You need 6 steps to achieve your goal :
- Create a Data Flow in Azure Data Factory. This allows you to handle transformations and combine different structures dynamically.
- Source Dataset:
- Define a dataset for each of your JSON files. You can either read from different file paths or multiple files from a folder.
- In the source transformation, choose JSON as the file type. This allows the schema to be read from the JSON files.
- Flatten the JSON (if necessary):
- If your JSON files have nested structures (like the "limit" object in your example), use the Flatten transformation to bring those nested objects to the top level.
- Schema Drift Handling:
- Enable Schema Drift in your source transformation. Schema drift allows ADF to handle data with dynamic or changing columns, meaning you don't need to manually define the columns. ADF will automatically handle any new or missing columns between the different JSON files.
- Enable "Allow schema drift" in the projection tab of the source transformation.
- Enable Schema Drift in your source transformation.

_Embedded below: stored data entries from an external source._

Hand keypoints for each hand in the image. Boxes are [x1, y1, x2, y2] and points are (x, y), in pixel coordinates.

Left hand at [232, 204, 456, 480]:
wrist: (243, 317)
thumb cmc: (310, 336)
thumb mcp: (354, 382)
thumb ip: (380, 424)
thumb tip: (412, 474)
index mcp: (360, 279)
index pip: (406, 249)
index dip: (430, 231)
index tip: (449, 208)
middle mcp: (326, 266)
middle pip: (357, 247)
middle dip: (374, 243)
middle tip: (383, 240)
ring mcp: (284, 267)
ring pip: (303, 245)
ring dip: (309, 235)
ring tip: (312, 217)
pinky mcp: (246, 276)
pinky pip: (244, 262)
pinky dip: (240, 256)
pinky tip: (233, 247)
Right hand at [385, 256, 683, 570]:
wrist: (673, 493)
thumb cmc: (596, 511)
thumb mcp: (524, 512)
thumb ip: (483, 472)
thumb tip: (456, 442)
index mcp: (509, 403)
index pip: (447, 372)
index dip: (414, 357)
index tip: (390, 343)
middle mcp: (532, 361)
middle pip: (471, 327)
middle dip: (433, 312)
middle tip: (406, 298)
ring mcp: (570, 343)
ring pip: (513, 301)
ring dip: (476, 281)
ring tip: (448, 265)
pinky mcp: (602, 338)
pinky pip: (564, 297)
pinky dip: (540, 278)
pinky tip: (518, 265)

Schema drift allows ADF to handle data with dynamic or changing columns, meaning you don't need to manually define the columns. ADF will automatically handle any new or missing columns between the different JSON files.
- Select Required Columns (Optional):
- If you only need specific columns from each JSON file, you can use the Select transformation to choose the columns. The schema drift option will ensure any columns missing from one file but present in another are handled.
- Sink Transformation:
- Finally, direct the output of the transformation to a sink dataset (for example a blob storage, database,...). The sink can be set to handle schema changes dynamically if you still don’t want to define columns.